**** MATERIAL PROVIDED ****

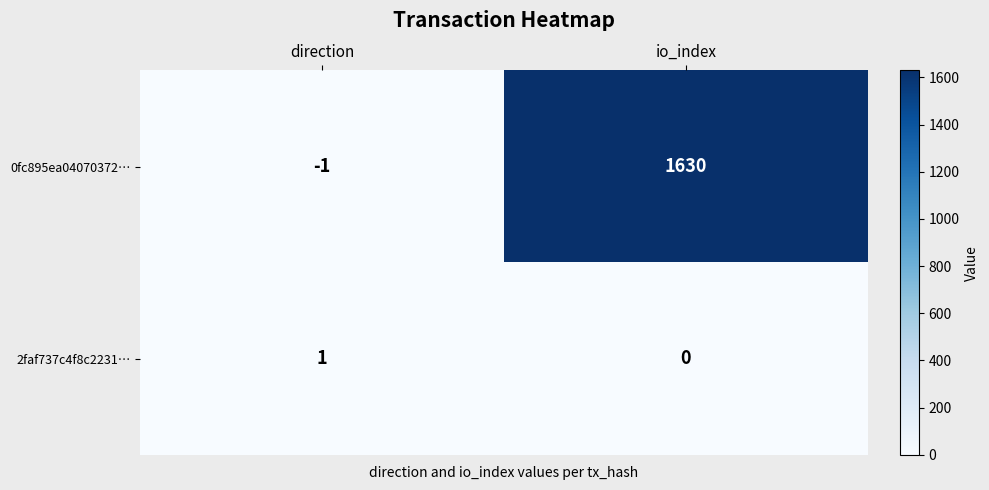

At io_index, list the series in order from smallest to largest.

2faf737c4f8c2231…, 0fc895ea04070372…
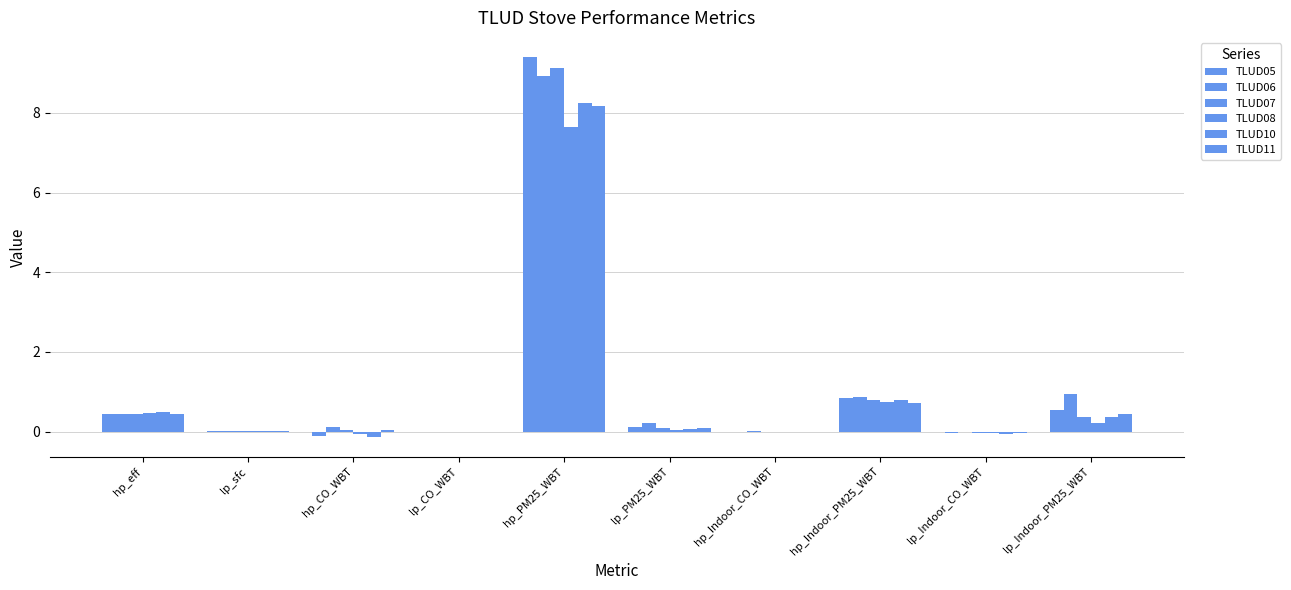

Reading left to right, transcribe all the data shown in this chart.

TLUD05: 0.4	0.0	-0.1	-0.0	9.4	0.1	-0.0	0.8	-0.0	0.5
TLUD06: 0.4	0.0	0.1	-0.0	8.9	0.2	0.0	0.9	-0.0	1.0
TLUD07: 0.4	0.0	0.0	-0.0	9.1	0.1	0.0	0.8	-0.0	0.4
TLUD08: 0.5	0.0	-0.1	-0.0	7.6	0.0	-0.0	0.7	-0.0	0.2
TLUD10: 0.5	0.0	-0.1	-0.0	8.2	0.1	-0.0	0.8	-0.1	0.4
TLUD11: 0.4	0.0	0.0	-0.0	8.2	0.1	0.0	0.7	-0.0	0.4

****

◆ REQUEST
Return the lines from the beginning of the material up to and including the line containing "Reading left to", copied exactly and without the pictures.

◆ RESPONSE TO THIS EXERCISE
At io_index, list the series in order from smallest to largest.

2faf737c4f8c2231…, 0fc895ea04070372…

Reading left to right, transcribe all the data shown in this chart.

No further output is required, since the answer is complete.